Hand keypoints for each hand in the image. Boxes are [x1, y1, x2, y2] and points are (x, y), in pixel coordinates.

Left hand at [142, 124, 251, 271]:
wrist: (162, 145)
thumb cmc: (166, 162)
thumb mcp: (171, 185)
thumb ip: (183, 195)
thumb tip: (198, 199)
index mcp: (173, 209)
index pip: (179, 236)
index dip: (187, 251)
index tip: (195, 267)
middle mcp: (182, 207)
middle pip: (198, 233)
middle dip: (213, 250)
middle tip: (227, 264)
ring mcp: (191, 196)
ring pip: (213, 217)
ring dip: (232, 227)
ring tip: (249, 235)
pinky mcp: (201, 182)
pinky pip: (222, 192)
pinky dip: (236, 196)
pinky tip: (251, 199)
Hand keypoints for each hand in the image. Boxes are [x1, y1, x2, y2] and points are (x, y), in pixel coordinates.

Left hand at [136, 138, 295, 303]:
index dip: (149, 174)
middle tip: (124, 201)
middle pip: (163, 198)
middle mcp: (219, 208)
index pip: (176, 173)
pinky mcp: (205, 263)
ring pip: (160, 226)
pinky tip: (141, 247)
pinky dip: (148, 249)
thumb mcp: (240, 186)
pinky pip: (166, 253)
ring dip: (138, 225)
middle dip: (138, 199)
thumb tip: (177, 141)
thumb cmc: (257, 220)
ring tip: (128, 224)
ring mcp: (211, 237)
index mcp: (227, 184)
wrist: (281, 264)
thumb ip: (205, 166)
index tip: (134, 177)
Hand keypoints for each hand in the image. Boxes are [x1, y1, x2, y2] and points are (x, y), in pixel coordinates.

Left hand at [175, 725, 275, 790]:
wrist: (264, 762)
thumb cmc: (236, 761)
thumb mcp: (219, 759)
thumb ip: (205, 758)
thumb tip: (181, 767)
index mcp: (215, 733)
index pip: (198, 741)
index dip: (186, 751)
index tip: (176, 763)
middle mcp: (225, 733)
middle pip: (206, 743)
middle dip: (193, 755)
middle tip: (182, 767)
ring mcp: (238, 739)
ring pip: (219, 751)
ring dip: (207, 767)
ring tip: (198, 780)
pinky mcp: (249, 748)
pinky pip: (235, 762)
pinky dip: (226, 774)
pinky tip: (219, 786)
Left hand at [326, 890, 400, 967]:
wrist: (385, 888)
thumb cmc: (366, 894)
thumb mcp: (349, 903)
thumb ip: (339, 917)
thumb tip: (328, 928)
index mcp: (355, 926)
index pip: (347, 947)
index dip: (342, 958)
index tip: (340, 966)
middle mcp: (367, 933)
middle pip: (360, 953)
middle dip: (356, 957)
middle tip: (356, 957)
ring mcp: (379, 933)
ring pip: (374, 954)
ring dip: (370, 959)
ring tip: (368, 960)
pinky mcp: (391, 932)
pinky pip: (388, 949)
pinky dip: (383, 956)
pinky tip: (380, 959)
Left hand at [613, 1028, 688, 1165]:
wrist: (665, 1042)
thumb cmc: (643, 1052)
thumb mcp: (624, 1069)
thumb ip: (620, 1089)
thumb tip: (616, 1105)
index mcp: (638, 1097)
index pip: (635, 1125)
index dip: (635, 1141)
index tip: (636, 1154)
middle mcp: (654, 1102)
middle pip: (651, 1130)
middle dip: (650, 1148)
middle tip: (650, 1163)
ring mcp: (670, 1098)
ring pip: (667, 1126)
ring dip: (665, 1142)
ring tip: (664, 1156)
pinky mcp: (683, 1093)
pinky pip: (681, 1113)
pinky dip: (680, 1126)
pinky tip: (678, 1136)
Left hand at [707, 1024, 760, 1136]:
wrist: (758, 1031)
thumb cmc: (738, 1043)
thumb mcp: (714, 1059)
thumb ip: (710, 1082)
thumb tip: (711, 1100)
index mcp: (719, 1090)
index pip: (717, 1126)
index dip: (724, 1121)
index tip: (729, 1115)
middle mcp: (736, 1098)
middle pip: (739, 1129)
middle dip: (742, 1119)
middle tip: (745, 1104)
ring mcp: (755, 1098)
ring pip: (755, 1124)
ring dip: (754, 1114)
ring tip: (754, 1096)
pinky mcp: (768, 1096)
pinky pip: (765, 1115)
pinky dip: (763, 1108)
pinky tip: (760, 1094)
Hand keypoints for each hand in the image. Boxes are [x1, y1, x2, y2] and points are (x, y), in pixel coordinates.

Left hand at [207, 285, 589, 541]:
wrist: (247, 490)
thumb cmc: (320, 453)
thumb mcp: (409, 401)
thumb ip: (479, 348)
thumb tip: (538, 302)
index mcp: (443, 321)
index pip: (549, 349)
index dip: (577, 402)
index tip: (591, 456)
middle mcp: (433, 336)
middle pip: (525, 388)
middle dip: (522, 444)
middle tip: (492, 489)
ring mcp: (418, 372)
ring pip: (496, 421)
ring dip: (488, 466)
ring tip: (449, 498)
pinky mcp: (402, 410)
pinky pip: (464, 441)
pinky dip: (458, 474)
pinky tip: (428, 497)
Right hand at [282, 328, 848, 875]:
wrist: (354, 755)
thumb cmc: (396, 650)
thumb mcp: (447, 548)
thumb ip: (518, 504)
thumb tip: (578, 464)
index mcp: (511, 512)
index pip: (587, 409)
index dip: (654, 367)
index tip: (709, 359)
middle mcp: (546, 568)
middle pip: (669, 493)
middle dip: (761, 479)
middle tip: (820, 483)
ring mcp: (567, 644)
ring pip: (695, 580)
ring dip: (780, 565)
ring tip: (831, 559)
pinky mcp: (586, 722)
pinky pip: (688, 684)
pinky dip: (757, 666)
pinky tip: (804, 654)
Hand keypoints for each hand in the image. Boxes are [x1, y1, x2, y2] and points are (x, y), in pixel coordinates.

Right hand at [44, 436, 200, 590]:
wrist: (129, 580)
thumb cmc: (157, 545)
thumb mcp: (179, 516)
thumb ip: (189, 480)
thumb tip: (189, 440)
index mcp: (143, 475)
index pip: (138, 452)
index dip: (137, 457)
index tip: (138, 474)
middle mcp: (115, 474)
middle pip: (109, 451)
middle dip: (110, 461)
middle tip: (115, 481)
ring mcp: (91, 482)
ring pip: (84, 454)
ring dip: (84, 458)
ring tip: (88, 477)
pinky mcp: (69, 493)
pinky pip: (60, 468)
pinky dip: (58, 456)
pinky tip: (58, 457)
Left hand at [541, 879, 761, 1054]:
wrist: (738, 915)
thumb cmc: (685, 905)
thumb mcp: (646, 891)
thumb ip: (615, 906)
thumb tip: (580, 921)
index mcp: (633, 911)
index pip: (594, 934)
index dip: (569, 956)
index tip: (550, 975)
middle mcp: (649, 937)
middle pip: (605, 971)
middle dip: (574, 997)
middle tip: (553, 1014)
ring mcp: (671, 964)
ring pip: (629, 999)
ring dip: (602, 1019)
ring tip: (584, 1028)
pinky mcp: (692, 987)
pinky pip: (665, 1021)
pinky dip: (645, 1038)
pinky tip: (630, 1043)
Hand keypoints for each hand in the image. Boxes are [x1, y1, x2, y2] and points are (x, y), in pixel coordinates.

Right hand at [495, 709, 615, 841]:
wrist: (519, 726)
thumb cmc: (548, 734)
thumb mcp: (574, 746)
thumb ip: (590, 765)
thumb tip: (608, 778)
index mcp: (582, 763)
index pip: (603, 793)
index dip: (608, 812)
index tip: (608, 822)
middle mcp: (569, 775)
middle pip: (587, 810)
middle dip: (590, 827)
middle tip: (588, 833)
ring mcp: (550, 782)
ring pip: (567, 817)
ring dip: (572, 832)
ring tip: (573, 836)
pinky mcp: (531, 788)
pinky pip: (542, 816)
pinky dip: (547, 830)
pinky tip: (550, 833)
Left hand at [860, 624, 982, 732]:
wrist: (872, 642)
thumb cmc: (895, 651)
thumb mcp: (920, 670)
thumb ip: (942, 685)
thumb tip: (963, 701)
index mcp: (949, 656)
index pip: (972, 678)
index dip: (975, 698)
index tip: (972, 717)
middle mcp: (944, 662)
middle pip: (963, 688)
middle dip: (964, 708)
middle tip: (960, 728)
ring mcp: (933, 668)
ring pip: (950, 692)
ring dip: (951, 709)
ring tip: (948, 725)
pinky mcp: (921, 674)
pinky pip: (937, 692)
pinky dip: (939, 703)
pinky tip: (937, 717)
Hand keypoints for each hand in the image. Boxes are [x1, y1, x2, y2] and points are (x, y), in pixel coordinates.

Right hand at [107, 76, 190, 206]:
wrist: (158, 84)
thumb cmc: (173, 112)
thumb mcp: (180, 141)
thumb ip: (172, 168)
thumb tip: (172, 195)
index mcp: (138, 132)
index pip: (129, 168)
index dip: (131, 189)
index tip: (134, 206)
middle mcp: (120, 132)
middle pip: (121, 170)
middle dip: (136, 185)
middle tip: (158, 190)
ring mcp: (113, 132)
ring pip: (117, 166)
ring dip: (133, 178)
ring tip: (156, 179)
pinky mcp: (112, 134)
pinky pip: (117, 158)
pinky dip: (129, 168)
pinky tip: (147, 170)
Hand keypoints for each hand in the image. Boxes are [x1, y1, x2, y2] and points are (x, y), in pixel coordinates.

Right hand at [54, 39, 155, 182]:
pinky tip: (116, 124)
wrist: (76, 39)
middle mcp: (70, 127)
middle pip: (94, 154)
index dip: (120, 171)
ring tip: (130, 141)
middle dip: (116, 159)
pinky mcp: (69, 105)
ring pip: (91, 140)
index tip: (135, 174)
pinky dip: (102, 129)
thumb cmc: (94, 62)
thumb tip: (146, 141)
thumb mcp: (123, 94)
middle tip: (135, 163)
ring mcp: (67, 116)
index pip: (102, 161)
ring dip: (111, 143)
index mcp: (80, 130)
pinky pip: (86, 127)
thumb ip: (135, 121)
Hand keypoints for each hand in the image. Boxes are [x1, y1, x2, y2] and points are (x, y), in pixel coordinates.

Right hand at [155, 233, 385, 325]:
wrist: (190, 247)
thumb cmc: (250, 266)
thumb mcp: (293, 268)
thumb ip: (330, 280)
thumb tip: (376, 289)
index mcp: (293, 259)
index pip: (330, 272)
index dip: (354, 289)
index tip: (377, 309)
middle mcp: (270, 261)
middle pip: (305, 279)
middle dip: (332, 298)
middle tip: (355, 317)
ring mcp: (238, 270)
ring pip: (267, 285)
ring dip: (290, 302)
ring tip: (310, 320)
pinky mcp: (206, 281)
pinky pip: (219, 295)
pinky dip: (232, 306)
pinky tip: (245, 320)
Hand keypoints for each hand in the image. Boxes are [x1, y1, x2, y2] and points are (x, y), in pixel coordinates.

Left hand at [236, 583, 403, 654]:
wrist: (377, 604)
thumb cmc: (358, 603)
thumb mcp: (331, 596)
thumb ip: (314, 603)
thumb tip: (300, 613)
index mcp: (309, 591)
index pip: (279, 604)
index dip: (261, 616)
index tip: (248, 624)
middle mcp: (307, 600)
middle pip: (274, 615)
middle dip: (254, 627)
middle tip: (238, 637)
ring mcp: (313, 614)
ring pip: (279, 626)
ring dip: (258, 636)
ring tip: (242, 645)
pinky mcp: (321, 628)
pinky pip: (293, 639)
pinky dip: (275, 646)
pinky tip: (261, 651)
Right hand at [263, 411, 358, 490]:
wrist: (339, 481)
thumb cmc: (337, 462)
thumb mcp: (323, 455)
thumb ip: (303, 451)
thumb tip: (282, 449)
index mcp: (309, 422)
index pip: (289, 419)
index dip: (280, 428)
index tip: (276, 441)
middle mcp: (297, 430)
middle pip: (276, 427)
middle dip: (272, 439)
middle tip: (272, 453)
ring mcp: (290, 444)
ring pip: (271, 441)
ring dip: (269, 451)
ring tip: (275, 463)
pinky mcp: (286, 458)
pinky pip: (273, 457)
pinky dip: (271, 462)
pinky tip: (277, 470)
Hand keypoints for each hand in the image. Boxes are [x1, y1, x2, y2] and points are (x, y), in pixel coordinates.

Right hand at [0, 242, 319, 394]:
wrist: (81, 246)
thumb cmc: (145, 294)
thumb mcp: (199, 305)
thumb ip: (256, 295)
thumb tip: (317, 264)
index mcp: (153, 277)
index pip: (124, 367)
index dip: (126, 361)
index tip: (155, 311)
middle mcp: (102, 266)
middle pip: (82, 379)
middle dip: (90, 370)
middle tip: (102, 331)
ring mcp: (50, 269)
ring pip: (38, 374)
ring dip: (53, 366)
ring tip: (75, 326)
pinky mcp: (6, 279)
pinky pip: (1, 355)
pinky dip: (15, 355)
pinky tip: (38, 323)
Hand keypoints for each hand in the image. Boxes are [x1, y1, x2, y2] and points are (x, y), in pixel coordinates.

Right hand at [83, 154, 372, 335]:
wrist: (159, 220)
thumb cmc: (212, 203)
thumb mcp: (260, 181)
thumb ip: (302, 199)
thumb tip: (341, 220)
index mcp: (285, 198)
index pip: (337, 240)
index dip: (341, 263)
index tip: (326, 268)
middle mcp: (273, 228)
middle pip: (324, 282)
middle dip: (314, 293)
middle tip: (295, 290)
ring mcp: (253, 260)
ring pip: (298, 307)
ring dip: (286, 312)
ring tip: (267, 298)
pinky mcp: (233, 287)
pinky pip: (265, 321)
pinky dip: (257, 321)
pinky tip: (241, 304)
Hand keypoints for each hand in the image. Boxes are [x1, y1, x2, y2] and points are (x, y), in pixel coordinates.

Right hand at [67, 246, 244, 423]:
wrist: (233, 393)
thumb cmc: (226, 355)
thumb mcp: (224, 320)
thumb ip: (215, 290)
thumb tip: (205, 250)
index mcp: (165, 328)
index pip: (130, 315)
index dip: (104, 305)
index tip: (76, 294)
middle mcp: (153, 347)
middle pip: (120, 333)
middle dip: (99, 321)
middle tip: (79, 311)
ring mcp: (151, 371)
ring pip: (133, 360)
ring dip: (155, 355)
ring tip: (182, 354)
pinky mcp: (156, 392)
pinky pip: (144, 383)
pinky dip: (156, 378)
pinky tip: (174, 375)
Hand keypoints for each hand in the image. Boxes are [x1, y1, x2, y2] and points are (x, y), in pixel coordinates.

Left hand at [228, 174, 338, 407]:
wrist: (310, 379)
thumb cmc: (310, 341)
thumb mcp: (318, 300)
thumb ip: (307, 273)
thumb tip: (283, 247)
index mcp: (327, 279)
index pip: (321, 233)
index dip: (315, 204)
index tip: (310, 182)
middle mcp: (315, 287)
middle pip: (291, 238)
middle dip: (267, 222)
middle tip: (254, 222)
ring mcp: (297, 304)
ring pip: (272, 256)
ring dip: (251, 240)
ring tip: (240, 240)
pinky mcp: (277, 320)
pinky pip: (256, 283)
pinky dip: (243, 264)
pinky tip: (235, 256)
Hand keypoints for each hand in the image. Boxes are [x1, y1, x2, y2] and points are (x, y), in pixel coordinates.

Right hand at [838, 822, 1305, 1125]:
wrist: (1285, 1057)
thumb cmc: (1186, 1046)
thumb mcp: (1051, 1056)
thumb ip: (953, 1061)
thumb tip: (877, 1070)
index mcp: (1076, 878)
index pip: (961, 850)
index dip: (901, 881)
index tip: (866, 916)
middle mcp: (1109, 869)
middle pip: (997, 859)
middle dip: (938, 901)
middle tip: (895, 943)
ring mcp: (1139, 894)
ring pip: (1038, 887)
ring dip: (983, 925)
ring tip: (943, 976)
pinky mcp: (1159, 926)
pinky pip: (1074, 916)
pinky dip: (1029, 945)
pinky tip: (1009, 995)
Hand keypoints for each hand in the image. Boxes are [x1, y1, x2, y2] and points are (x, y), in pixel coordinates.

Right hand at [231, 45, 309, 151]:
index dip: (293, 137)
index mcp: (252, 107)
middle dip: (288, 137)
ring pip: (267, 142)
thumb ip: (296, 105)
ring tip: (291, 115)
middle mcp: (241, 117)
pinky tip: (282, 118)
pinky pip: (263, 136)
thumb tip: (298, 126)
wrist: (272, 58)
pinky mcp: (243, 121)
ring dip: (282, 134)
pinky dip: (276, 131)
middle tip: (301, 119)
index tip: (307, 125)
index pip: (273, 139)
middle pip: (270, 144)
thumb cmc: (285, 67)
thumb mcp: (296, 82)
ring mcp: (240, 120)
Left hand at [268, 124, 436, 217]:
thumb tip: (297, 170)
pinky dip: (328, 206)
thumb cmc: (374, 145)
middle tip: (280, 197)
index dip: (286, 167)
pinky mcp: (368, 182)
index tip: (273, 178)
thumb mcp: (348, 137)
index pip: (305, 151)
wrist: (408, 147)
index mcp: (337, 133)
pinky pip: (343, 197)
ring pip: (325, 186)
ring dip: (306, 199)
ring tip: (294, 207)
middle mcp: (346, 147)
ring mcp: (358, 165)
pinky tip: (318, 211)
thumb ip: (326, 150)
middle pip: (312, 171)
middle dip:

§ **What is being asked**
Starting at the line with "index mcp: (153, 277)" and ending at the line with "pinky dip: (15, 355)", print each line of the listing above exactly, with no other lines.

§ **Your solution**
index mcp: (153, 277)
index pip: (124, 367)
index dip: (126, 361)
index tip: (155, 311)
middle mcp: (102, 266)
middle pip: (82, 379)
middle dip: (90, 370)
middle tip: (102, 331)
ring mcp: (50, 269)
ring pip: (38, 374)
ring dip: (53, 366)
ring tip: (75, 326)
pinky mcp: (6, 279)
pinky pip: (1, 355)
pinky dip: (15, 355)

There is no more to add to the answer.